> Enunciado da tarefa:
Reproduza sem alterações a passagem do texto sobre a prova em processos punitivos que começa em "Provar não é" e segue até "e do arbítrio.".

Provar não é somente lançar uma hipótese a partir de evidências. Por mais que a hipótese acusatória seja razoável a princípio, sua confirmação, necessária para condenação, deve ser tal que suplante de maneira razoável e sólida as versões defensivas. Afinal, as decisões em processos de natureza punitiva devem ter como norte a mitigação de injustiças e do arbítrio.

Além da resolução de um conflito em dado caso concreto, um processo deve se preocupar também com o alcance geral e, em certo grau, abstrato de seus usos e resultados. Uma decisão condenatória baseada em conjunto probatório frágil e de origem duvidosa, ainda que considerada justa no caso concreto, pode contribuir para um quadro de insegurança e de sensação geral de arbítrio e imprevisibilidade.

No fim das contas, uma pessoa inocente não deveria temer um processo. A confiança na Justiça de uma pessoa acusada injustamente é um valor da mais alta conta.

> Registros fornecidos:
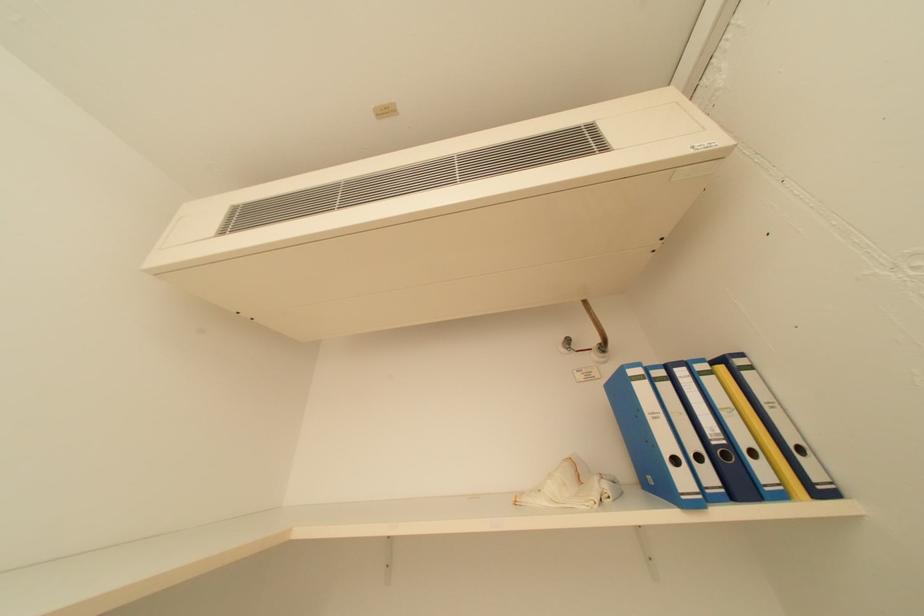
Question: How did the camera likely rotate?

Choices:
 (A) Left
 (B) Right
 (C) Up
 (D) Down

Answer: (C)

> Exercício resolvido:
Provar não é somente lançar uma hipótese a partir de evidências. Por mais que a hipótese acusatória seja razoável a princípio, sua confirmação, necessária para condenação, deve ser tal que suplante de maneira razoável e sólida as versões defensivas. Afinal, as decisões em processos de natureza punitiva devem ter como norte a mitigação de injustiças e do arbítrio.